[Scene change detection data]
---+---
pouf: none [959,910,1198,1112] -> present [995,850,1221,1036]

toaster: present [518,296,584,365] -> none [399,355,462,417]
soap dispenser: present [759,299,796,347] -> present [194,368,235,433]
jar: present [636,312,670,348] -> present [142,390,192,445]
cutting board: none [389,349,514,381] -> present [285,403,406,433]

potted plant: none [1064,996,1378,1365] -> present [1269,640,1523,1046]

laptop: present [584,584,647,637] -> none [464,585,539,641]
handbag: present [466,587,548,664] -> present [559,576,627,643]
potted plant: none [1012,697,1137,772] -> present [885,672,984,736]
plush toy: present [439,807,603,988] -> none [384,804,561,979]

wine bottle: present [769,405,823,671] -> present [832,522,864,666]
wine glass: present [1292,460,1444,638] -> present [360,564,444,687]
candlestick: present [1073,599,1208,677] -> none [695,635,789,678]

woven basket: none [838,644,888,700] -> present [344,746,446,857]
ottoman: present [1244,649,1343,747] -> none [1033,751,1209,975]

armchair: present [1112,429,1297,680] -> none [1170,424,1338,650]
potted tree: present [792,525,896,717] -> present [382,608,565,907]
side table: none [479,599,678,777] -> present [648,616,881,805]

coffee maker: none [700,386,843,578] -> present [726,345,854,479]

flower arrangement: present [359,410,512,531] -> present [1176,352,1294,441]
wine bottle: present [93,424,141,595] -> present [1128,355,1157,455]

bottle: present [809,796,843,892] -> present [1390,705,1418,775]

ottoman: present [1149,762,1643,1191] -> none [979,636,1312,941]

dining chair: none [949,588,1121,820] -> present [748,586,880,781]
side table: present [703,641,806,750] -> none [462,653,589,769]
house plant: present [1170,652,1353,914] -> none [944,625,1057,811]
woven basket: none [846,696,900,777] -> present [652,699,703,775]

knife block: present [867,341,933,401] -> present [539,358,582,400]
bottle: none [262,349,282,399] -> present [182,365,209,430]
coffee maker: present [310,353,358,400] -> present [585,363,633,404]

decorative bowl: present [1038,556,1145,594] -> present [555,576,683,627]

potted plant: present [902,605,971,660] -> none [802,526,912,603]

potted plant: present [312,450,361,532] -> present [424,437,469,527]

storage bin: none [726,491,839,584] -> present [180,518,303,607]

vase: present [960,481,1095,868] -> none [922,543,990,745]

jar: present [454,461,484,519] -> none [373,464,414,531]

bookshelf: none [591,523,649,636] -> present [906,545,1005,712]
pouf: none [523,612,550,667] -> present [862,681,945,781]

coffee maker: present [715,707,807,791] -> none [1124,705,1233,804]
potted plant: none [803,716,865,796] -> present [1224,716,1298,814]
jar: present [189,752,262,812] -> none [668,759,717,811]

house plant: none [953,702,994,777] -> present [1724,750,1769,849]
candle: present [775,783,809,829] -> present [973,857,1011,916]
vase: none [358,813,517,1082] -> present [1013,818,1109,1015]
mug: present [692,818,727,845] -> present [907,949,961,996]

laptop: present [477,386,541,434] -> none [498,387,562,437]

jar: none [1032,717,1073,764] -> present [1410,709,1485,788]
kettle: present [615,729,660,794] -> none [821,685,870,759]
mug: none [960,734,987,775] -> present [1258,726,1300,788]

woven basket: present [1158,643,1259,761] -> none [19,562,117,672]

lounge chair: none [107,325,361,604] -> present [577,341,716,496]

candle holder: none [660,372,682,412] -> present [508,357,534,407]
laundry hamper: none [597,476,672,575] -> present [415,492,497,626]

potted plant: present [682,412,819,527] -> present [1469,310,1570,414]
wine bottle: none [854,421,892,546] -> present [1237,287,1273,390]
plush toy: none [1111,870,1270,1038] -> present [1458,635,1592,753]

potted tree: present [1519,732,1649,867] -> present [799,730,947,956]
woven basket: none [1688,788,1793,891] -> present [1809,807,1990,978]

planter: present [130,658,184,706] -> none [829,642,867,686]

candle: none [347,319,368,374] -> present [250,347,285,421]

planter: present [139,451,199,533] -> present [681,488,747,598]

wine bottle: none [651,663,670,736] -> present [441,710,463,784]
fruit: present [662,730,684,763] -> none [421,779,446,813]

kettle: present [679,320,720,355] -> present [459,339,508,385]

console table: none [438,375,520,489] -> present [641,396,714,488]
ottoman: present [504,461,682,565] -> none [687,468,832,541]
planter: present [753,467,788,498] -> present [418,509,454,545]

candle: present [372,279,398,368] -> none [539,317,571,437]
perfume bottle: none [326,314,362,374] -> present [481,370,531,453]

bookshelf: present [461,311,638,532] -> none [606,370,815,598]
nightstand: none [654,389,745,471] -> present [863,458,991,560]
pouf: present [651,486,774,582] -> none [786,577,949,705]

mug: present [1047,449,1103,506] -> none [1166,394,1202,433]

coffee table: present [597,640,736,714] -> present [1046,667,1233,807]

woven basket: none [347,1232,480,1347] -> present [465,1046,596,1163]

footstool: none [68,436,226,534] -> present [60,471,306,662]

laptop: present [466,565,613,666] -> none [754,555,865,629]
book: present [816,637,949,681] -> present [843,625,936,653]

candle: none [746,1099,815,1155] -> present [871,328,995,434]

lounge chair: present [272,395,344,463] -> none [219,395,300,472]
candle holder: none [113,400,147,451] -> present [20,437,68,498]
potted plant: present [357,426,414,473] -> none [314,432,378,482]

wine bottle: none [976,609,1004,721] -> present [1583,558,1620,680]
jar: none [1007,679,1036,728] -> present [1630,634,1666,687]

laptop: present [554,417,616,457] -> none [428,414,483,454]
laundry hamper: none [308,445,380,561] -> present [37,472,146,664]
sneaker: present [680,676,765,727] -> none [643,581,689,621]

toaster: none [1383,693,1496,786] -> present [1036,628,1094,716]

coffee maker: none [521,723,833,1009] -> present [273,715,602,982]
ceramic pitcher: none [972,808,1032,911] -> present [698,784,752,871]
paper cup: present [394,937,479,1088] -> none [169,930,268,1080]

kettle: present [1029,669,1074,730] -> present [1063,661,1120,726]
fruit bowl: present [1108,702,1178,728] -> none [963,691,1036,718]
---+---
Using the data above, reproduce exactly the lines between those holding "pouf: none [523,612,550,667]" and "pouf: present [651,486,774,582]", inclusive, and no others.

- _Written response_:
pouf: none [523,612,550,667] -> present [862,681,945,781]

coffee maker: present [715,707,807,791] -> none [1124,705,1233,804]
potted plant: none [803,716,865,796] -> present [1224,716,1298,814]
jar: present [189,752,262,812] -> none [668,759,717,811]

house plant: none [953,702,994,777] -> present [1724,750,1769,849]
candle: present [775,783,809,829] -> present [973,857,1011,916]
vase: none [358,813,517,1082] -> present [1013,818,1109,1015]
mug: present [692,818,727,845] -> present [907,949,961,996]

laptop: present [477,386,541,434] -> none [498,387,562,437]

jar: none [1032,717,1073,764] -> present [1410,709,1485,788]
kettle: present [615,729,660,794] -> none [821,685,870,759]
mug: none [960,734,987,775] -> present [1258,726,1300,788]

woven basket: present [1158,643,1259,761] -> none [19,562,117,672]

lounge chair: none [107,325,361,604] -> present [577,341,716,496]

candle holder: none [660,372,682,412] -> present [508,357,534,407]
laundry hamper: none [597,476,672,575] -> present [415,492,497,626]

potted plant: present [682,412,819,527] -> present [1469,310,1570,414]
wine bottle: none [854,421,892,546] -> present [1237,287,1273,390]
plush toy: none [1111,870,1270,1038] -> present [1458,635,1592,753]

potted tree: present [1519,732,1649,867] -> present [799,730,947,956]
woven basket: none [1688,788,1793,891] -> present [1809,807,1990,978]

planter: present [130,658,184,706] -> none [829,642,867,686]

candle: none [347,319,368,374] -> present [250,347,285,421]

planter: present [139,451,199,533] -> present [681,488,747,598]

wine bottle: none [651,663,670,736] -> present [441,710,463,784]
fruit: present [662,730,684,763] -> none [421,779,446,813]

kettle: present [679,320,720,355] -> present [459,339,508,385]

console table: none [438,375,520,489] -> present [641,396,714,488]
ottoman: present [504,461,682,565] -> none [687,468,832,541]
planter: present [753,467,788,498] -> present [418,509,454,545]

candle: present [372,279,398,368] -> none [539,317,571,437]
perfume bottle: none [326,314,362,374] -> present [481,370,531,453]

bookshelf: present [461,311,638,532] -> none [606,370,815,598]
nightstand: none [654,389,745,471] -> present [863,458,991,560]
pouf: present [651,486,774,582] -> none [786,577,949,705]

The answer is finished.